Swap "Marketing Officer" for "Agricultural Field Officer" in the entries from the line with "5 (running kernel: 2.6.32-27-pve)" to the line with "Bank of India", and write out only those lines with nothing else changed. Leave the pictures out.
(SUPPLIED INFORMATION begins)
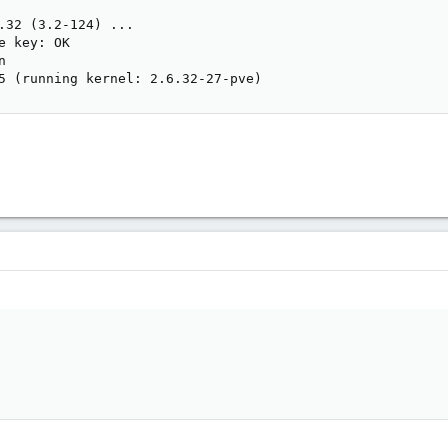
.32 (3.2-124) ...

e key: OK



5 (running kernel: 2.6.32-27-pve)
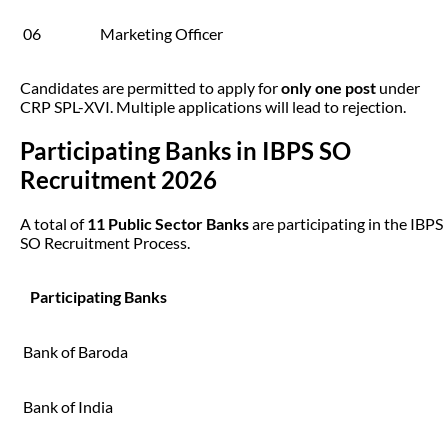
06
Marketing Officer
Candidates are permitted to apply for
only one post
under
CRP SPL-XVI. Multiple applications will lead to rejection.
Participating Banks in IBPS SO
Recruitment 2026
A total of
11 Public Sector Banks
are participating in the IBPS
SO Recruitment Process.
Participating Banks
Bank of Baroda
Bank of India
(SUPPLIED INFORMATION ends)
(SUPPLIED INFORMATION begins)
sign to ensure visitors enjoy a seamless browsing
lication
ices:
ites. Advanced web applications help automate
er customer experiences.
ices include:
(SUPPLIED INFORMATION ends)
*TASK SOLUTION*:
5 (running kernel: 2.6.32-27-pve)
06
Agricultural Field Officer
Candidates are permitted to apply for
only one post
under
CRP SPL-XVI. Multiple applications will lead to rejection.
Participating Banks in IBPS SO
Recruitment 2026
A total of
11 Public Sector Banks
are participating in the IBPS
SO Recruitment Process.
Participating Banks
Bank of Baroda
Bank of India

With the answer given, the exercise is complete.